Sul punto priva di pregio appare la tesi sostenuta nel ricorso (pag. 9), secondo cui la Regione Campania nella situazione data non avrebbe potuto esercitare alcuna ponderazione di interessi pubblici, in quanto il Decreto Ministeriale 30 giugno 1975 determina in maniera tassativa i requisiti tecnici per l’inquadramento delle case di cura convenzionate nelle diverse fasce funzionali, per la sussistenza dei quali l’Amministrazione dovrebbe compiere un “mero accertamento”. Al riguardo e’ sufficiente ricordare che il denunciato errore di inquadramento e’ dalla stessa ricorrente messo in relazione alla pretesa errata classificazione delle prestazioni effettuate dalla Casa di Cura. Tale giudizio presuppone tuttavia una valutazione circa le modalita’ di conduzione del Servizio Pubblico sanitario, che, in quanto rimessa all’Amministrazione competente, spetta alla giurisdizione esclusiva del giudice amministrativo (v. S.u. 16.07.12 n. 12109).

11.- Nella presente controversia l’iniziativa adottata in sede amministrativa dalla societa’ gestore della Casa di cura, vanamente diretta ad ottenere il riconoscimento del superiore classamento, dunque, si pone al di fuori del rapporto paritario creatosi con la stipula della convenzione e porta la societa’ stessa in posizione di soggezione all’azione autoritativa dell’Amministrazione, il che sul piano giuridico connota la posizione soggettiva quale interesse legittimo.

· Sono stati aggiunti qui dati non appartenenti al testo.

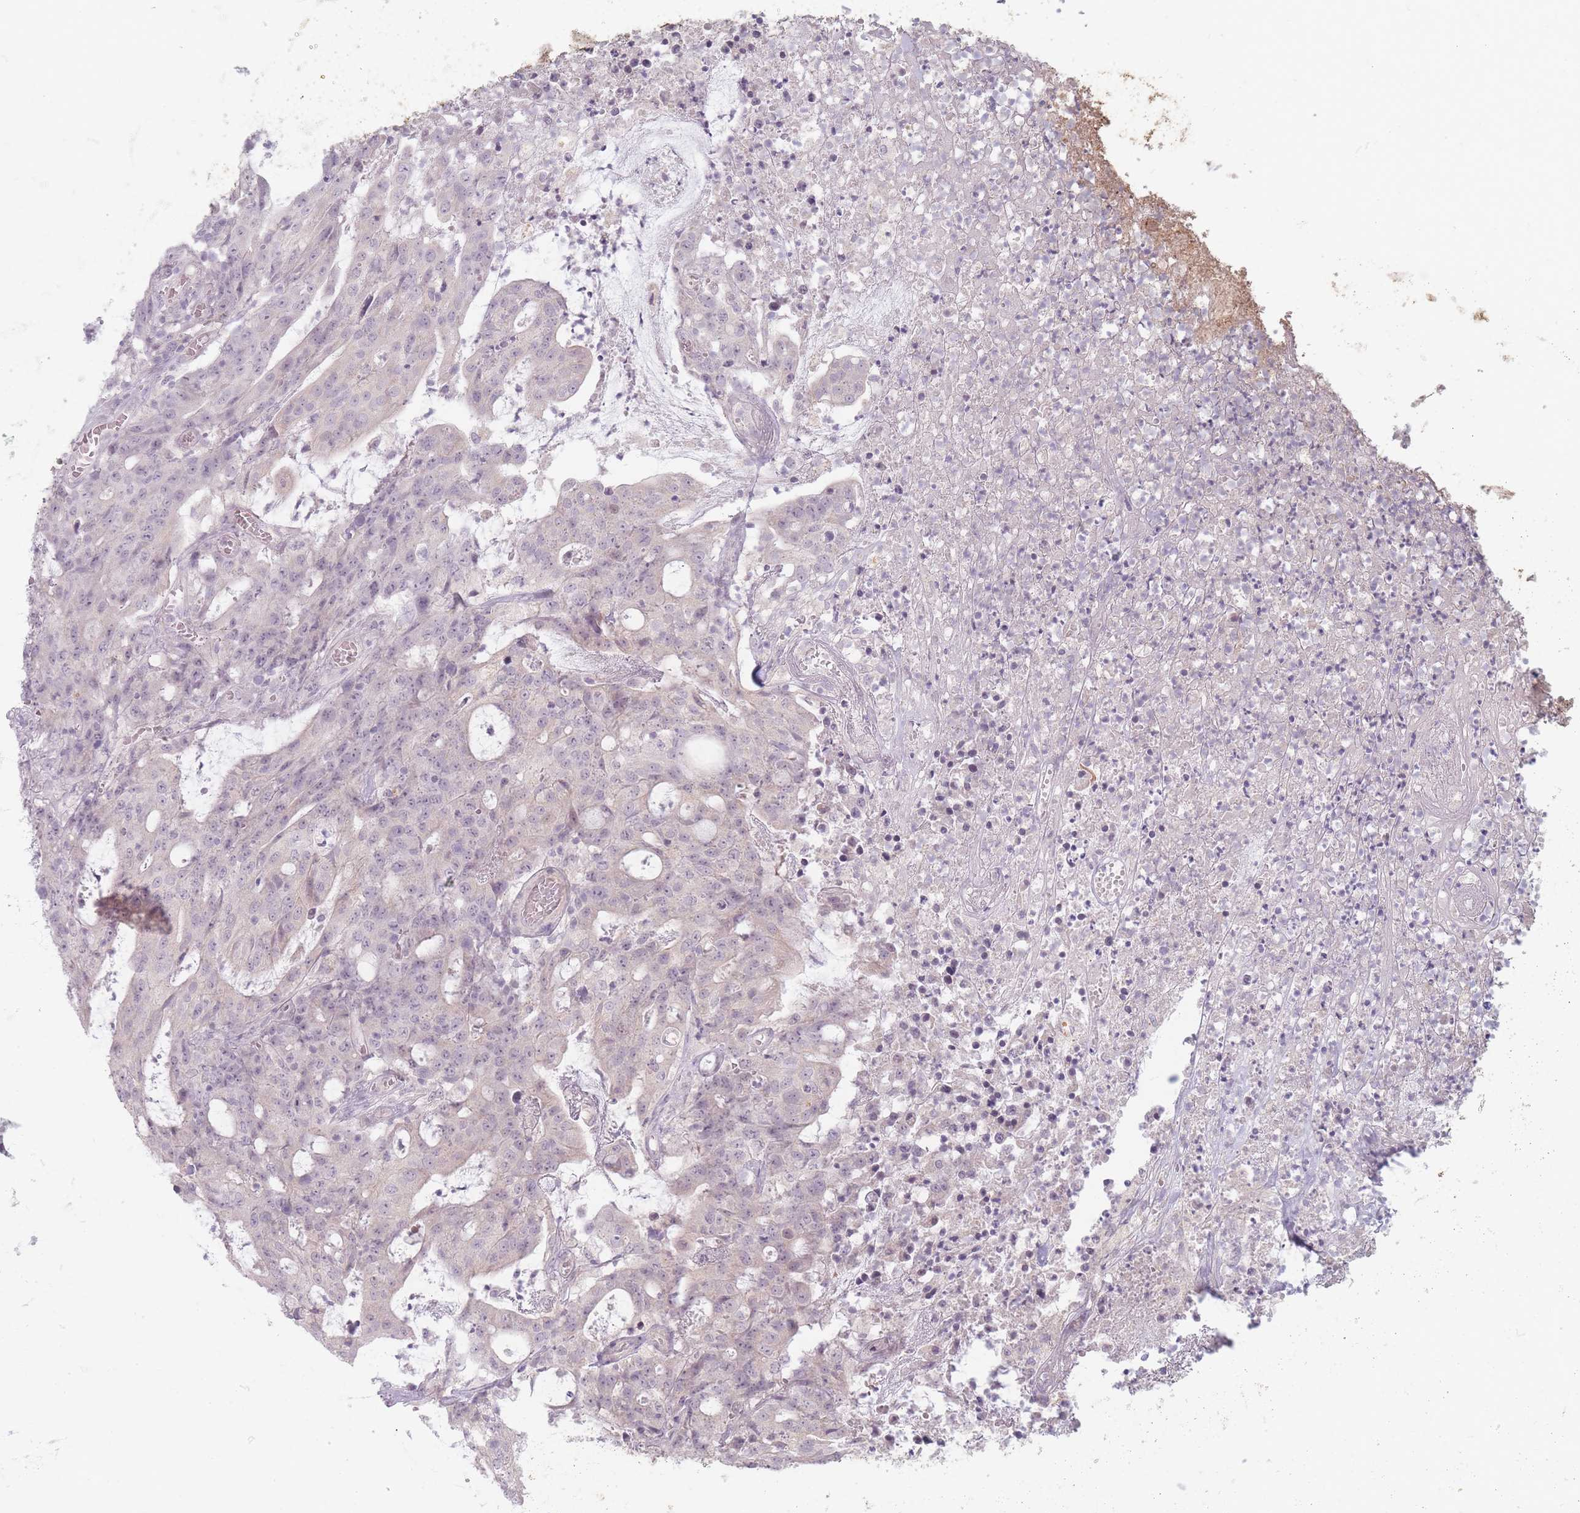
{"staining": {"intensity": "negative", "quantity": "none", "location": "none"}, "tissue": "colorectal cancer", "cell_type": "Tumor cells", "image_type": "cancer", "snomed": [{"axis": "morphology", "description": "Adenocarcinoma, NOS"}, {"axis": "topography", "description": "Colon"}], "caption": "This is an IHC micrograph of adenocarcinoma (colorectal). There is no staining in tumor cells.", "gene": "GABRA6", "patient": {"sex": "male", "age": 83}}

Tale situazione giuridica, oltre a dare fondamento ulteriore alla gia’ richiamata giurisdizione del giudice amministrativo, e’ fatta propria dalla Legge 21 luglio 2000, n. 205, articolo 6, comma 2, (vigente all’epoca dell’insaturazione del giudizio arbitrale, ma ripresa dal successivo Decreto Legislativo 2 luglio 2010, n. 104, articolo 12, recante la nuova disciplina del codice del processo amministrativo), per il quale possono essere risolte mediante arbitrato rituale solo le controversie concernenti diritti soggettivi devolute alla giurisdizione del giudice amministrativo.

12.- In conclusione il ricorso e’ infondato e deve essere rigettato, con dichiarazione della giurisdizione del giudice amministrativo e condanna della ricorrente alle spese del giudizio di legittimita’, come liquidate in dispositivo.

P.Q.M.

La Corte, pronunziando a Sezioni unite, cosi’ provvede:

a) rigetta il ricordo e dichiara la giurisdizione del giudice amministrativo, condannando la ricorrente alle spese del giudizio di legittimita’, che liquida in euro 200 (duecento) per esborsi ed in euro 15.000 (quindicimila) per compensi, oltre Iva, Cpa e spese forfettarie nella misura del 15%;

b) ai sensi del Decreto del Presidente della Repubblica 30 maggio 2002, n. 115, articolo 1, comma 1 quater, da’ atto della sussistenza dei presupposti per il versamento, da parte della ricorrente, dell’ulteriore importo a titolo di contributo unificato pari a quello dovuto per il ricorso, a norma dello stesso articolo 13, comma 1 bis.